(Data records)
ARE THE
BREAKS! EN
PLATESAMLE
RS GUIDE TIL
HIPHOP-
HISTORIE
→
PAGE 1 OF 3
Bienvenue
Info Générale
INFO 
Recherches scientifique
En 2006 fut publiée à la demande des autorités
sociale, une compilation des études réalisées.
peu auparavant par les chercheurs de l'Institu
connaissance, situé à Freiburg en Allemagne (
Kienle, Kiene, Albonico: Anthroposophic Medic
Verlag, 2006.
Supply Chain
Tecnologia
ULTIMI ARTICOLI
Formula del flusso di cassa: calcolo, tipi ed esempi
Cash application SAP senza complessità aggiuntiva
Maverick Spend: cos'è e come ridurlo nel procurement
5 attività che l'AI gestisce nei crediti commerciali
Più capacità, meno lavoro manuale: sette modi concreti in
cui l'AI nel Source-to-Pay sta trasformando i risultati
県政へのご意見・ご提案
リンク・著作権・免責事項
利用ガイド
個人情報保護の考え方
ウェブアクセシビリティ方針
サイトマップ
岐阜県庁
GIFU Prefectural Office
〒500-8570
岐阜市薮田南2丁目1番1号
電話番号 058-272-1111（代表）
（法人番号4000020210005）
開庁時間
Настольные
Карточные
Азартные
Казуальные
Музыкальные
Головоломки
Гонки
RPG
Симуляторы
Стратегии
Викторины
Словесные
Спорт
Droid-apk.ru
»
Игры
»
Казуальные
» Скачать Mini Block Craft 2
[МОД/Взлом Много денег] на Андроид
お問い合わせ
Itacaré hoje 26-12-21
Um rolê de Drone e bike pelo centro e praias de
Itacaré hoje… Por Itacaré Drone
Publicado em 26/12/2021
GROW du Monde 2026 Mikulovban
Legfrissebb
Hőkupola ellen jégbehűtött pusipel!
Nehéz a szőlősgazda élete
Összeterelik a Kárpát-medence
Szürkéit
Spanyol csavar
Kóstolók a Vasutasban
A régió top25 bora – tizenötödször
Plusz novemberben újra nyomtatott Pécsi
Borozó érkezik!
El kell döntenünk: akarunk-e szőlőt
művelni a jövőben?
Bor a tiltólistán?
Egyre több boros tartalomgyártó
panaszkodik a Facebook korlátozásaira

Your instructions:
Update the lines from the start of the rows through the line containing "ULTIMI ARTICOLI", changing "Tecnologia" to "Tecnologie" and leaving everything else as it is.

Expected answer:
ARE THE
BREAKS! EN
PLATESAMLE
RS GUIDE TIL
HIPHOP-
HISTORIE
→
PAGE 1 OF 3
Bienvenue
Info Générale
INFO 
Recherches scientifique
En 2006 fut publiée à la demande des autorités
sociale, une compilation des études réalisées.
peu auparavant par les chercheurs de l'Institu
connaissance, situé à Freiburg en Allemagne (
Kienle, Kiene, Albonico: Anthroposophic Medic
Verlag, 2006.
Supply Chain
Tecnologie
ULTIMI ARTICOLI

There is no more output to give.